SUPPLIED RECORDS:
* START *
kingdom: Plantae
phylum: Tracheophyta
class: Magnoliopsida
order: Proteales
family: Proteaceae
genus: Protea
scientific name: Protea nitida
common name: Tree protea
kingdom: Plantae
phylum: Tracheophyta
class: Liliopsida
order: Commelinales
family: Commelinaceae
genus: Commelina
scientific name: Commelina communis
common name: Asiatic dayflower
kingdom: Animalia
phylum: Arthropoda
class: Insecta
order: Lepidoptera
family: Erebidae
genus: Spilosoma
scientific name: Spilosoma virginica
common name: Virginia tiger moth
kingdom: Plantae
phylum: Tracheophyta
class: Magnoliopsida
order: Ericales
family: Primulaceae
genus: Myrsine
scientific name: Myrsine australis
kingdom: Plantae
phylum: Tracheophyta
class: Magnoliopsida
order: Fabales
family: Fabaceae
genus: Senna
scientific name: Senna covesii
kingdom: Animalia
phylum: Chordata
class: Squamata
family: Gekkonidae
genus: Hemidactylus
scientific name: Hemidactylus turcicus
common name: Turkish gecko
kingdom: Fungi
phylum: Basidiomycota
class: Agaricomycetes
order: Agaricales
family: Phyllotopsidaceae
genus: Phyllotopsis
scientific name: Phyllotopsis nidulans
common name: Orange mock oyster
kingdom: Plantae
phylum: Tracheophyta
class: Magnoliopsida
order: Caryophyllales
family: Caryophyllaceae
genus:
* END *
YOUR INSTRUCTIONS: Copy out, without changes, the lines above from the one containing "family: Primulaceae" through the one containing "genus: Hemidactylus", including both of those lines.

RESPONSE FOR THIS EXERCISE:
family: Primulaceae
genus: Myrsine
scientific name: Myrsine australis
kingdom: Plantae
phylum: Tracheophyta
class: Magnoliopsida
order: Fabales
family: Fabaceae
genus: Senna
scientific name: Senna covesii
kingdom: Animalia
phylum: Chordata
class: Squamata
family: Gekkonidae
genus: Hemidactylus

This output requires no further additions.